Exercise directions: Output the line that contains "AGL2F8: 0.085 -> 0.02", then every line beneath it through the end of the records, exactly as given and with no other lines.

'''

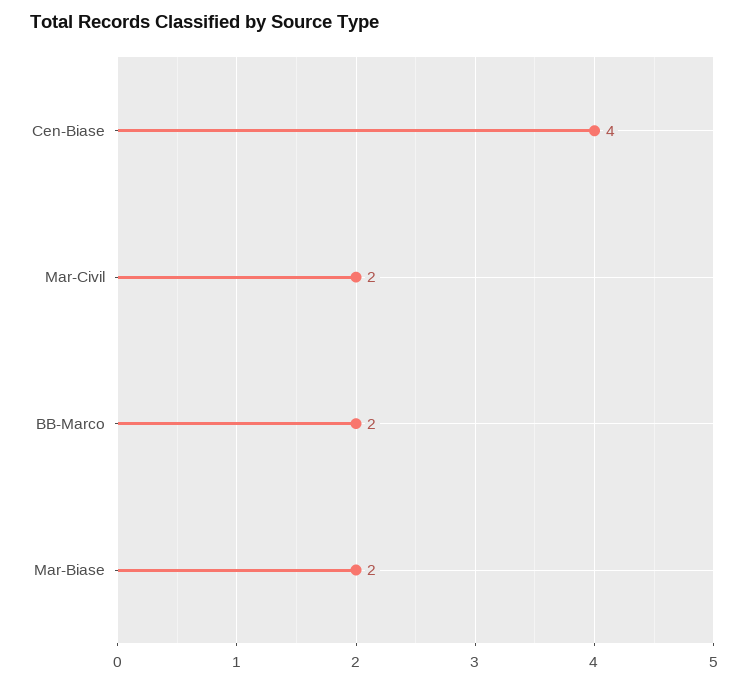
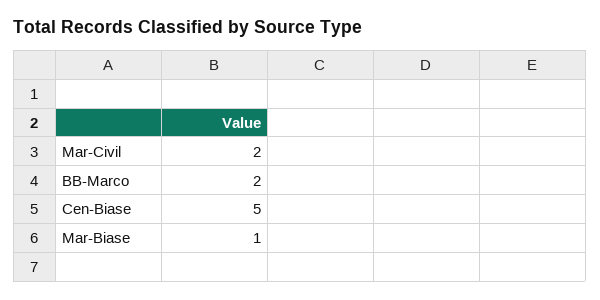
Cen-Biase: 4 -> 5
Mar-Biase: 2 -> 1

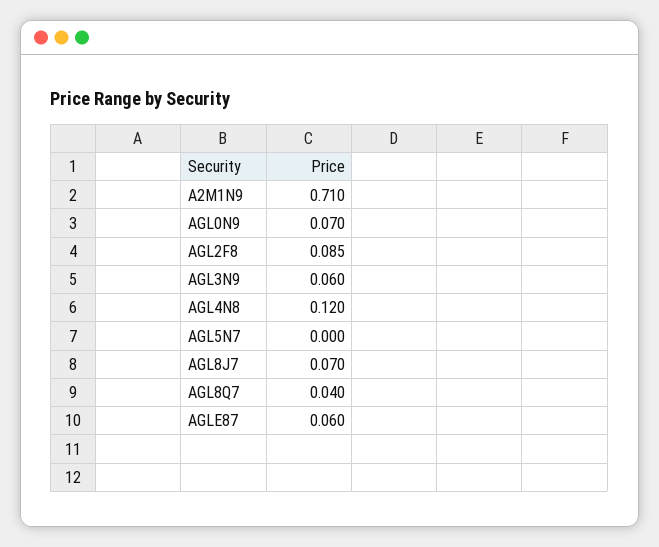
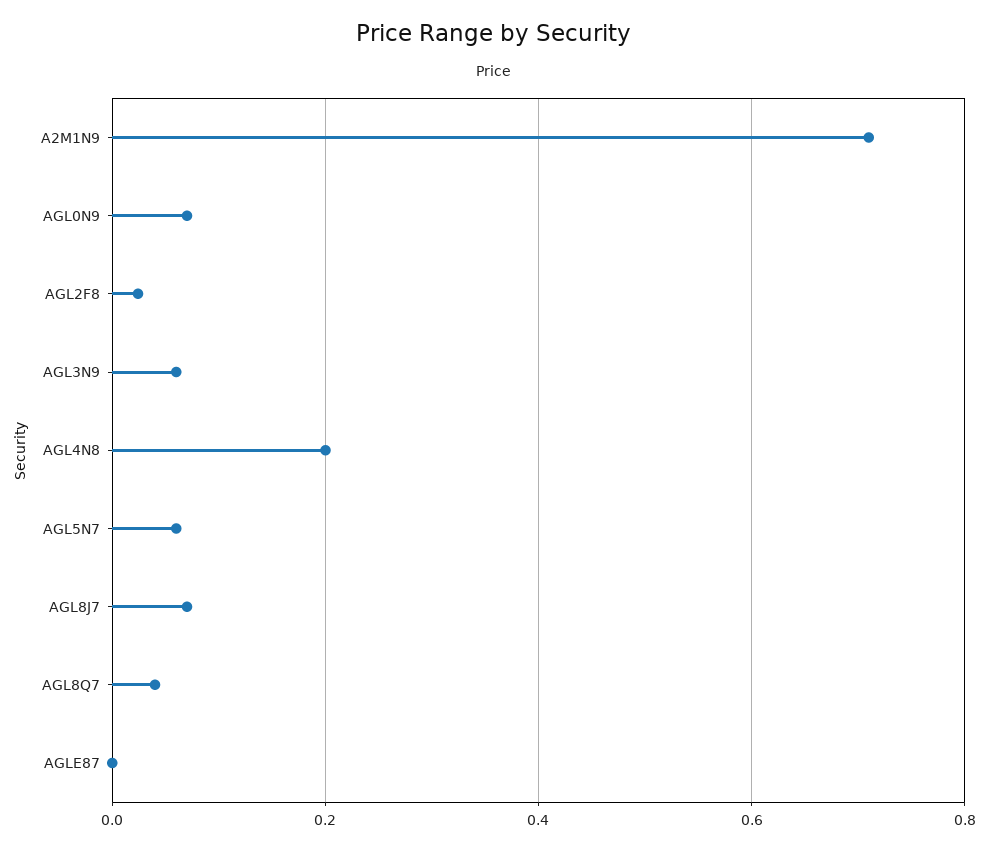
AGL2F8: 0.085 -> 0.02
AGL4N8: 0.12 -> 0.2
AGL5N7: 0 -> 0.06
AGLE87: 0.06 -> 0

'''

Problem solution:
AGL2F8: 0.085 -> 0.02
AGL4N8: 0.12 -> 0.2
AGL5N7: 0 -> 0.06
AGLE87: 0.06 -> 0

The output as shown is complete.